While these overheads may sound minor for any application that uses kernels that run for milliseconds or greater in duration, they are important for latency-sensitive, short-running kernels. High Performance Computing (HPC) applications that need strong scaling typify this use case. Strong scaling is how the solution time varies with the number of processors for a fixed global problem size. The goal is to solve a fixed problem in as short a time as possible. There is usually a limit to strong scaling, as at some point an application will become bound by the inter-processor communication bandwidth or latencies that arise from doing less work on each processor. Beyond this limit the total performance will actually decrease.

Performance of the QUDA solver using both texture references and bindless textures. — Figure 1: Strong-scaling performance of the QUDA solver using both texture references and texture objects.

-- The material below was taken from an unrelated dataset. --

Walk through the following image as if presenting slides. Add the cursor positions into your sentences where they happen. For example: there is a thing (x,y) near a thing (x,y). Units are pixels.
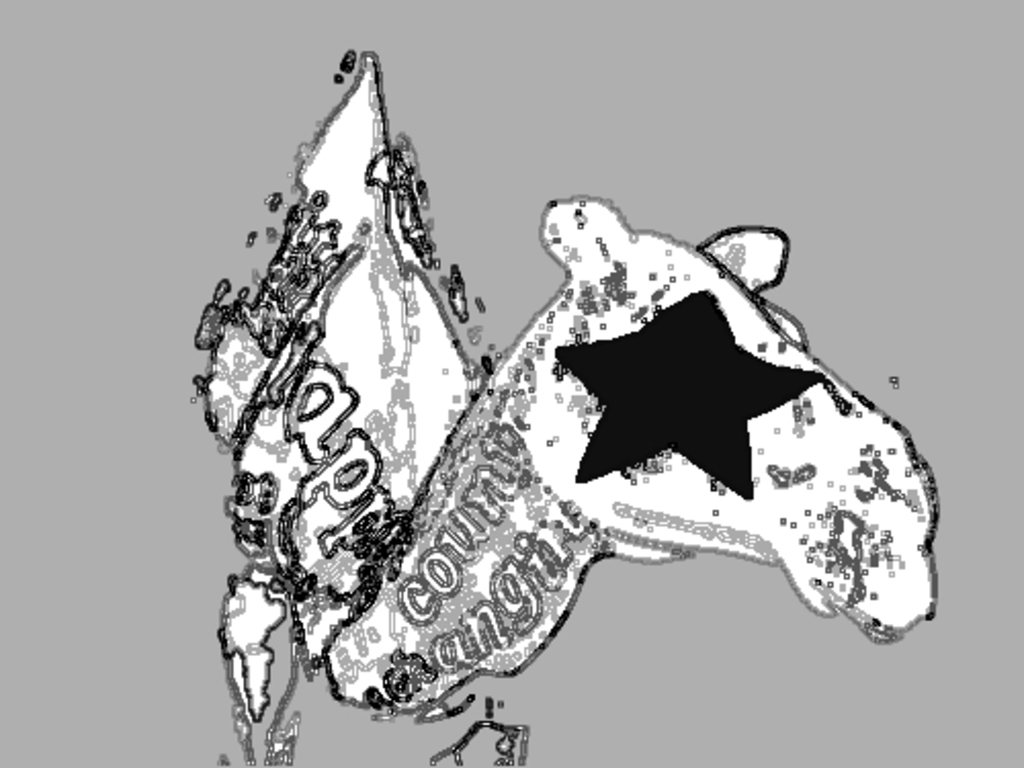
This is an animated picture in which we can see an animal (575,560) and some text (403,596) on it.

There are many large-scale HPC applications that will be running on the Titan supercomputer at Oak Ridge National Laboratory in Tennessee, for which achieving excellent strong scaling performance will be vital. Lattice Quantum Chromodynamics (LQCD) is one such application. LQCD uses a combination of sparse linear solvers, molecular dynamics algorithms and Monte Carlo methods to probe the structure of the nucleus. Using the highly optimized QUDA library, legacy LQCD applications MILC and Chroma can run on Titan making full use of the attached Tesla K20X accelerators. The QUDA library makes extensive use of textures, and using texture references the strong scaling tops out at 2 TFLOP/s, as you can see in Figure 1. Profiling using the CUDA visual profiler revealed that the overhead of texture binding and unbinding contributed significantly to time-critical communication routines running on the GPU. Moreover, many of the kernels run for O(10μs) using up to ten textures simultaneously. Thus the launch latency overhead is a significant bottleneck. Once the library was rewritten to use texture objects, strong scaling performance increased significantly and throughput increased to nearly 3 TFLOP/s at 27 GPUs (see Figure 1).

Texture objects are yet another powerful feature of the Kepler architecture that make it easier to achieve high performance and scalability with CUDA.